AI-Assisted Fusion Technique for Orthodontic Diagnosis Between Cone-Beam Computed Tomography and Face Scan Data.

This study presents a deep learning-based approach that integrates cone-beam computed tomography (CBCT) with facial scan data, aiming to enhance diagnostic accuracy and treatment planning in medical imaging, particularly in cosmetic surgery and orthodontics. The method combines facial mesh detection with the iterative closest point (ICP) algorithm to address common challenges such as differences in data acquisition times and extraneous details in facial scans. By leveraging a deep learning model, the system achieves more precise facial mesh detection, thereby enabling highly accurate initial alignment. Experimental results demonstrate average registration errors of approximately 0.3 mm (inlier RMSE), even when CBCT and facial scans are acquired independently. These results should be regarded as preliminary, representing a feasibility study rather than conclusive evidence of clinical accuracy.

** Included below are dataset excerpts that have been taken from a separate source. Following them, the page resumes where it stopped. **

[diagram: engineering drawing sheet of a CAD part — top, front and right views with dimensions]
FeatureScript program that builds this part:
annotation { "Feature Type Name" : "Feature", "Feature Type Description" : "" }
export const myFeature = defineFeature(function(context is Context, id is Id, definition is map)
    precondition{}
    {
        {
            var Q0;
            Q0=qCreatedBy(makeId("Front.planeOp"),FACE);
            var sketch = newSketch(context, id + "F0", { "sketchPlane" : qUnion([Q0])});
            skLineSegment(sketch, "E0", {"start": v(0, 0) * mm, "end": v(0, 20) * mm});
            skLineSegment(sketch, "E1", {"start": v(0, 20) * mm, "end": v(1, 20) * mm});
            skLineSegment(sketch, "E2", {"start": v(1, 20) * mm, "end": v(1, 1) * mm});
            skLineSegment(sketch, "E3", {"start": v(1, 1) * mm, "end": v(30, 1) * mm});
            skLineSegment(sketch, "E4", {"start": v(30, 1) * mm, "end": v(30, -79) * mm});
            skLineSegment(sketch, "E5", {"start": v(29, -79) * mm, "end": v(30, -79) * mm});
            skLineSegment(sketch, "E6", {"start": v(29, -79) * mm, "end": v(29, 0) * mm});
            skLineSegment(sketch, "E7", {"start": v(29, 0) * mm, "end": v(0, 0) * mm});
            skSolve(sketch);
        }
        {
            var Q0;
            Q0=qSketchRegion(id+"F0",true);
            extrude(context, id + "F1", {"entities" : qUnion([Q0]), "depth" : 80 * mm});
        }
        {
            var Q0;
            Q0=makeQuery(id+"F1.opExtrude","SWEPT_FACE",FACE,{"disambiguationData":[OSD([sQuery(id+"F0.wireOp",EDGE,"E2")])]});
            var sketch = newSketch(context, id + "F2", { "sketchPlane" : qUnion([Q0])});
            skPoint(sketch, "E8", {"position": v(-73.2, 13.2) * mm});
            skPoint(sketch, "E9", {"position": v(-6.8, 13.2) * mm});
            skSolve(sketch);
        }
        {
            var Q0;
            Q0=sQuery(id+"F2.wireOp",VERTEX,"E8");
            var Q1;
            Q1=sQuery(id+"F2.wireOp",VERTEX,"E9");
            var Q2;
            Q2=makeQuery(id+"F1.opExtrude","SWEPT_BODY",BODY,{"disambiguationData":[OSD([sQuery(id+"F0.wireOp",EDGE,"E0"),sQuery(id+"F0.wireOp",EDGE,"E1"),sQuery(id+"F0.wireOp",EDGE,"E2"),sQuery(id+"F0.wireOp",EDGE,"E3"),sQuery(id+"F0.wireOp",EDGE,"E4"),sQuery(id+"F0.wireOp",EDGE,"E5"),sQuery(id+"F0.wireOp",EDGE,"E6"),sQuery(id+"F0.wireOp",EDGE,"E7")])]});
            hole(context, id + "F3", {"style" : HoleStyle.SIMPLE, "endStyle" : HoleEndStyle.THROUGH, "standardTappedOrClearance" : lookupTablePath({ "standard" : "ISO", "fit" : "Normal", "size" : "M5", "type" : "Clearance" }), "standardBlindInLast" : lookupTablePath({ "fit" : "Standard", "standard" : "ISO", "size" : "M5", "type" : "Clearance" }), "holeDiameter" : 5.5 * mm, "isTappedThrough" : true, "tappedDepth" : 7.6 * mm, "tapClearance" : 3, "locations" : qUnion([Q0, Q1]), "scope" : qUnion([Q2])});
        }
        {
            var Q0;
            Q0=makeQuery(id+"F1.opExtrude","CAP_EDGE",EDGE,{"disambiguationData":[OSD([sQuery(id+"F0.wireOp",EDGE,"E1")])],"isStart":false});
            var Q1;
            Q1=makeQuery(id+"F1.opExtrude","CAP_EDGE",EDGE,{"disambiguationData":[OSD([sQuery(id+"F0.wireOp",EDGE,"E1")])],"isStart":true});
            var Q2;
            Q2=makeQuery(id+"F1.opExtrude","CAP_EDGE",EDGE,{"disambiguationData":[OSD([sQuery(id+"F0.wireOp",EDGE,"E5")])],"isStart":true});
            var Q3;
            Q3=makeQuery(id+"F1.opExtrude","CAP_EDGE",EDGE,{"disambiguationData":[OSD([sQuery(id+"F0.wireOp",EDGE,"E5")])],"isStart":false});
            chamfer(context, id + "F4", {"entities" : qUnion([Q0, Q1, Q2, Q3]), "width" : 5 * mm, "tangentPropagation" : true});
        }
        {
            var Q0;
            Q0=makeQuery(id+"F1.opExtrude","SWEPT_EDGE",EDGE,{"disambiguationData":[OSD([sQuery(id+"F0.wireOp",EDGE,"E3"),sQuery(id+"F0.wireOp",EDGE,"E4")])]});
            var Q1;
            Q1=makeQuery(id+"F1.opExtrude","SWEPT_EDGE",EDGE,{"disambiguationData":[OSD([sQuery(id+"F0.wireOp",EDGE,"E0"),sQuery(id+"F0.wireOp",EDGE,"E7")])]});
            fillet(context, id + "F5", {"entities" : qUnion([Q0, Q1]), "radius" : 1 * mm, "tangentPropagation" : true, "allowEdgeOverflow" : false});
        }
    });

Nevertheless, the approach demonstrates consistent performance across different scan orientations, suggesting potential for future clinical application. Furthermore, the deep learning framework effectively handles diverse and complex facial geometries, thereby improving the reliability of the alignment process. This integration not only enhances the precision of 3D facial recognition but also improves the efficiency of clinical workflows. Future developments will aim to reduce processing time and enable simultaneous data capture to further improve accuracy and operational efficiency. Overall, this approach provides a powerful tool for practitioners, contributing to improved diagnostic outcomes and optimized treatment strategies in medical imaging.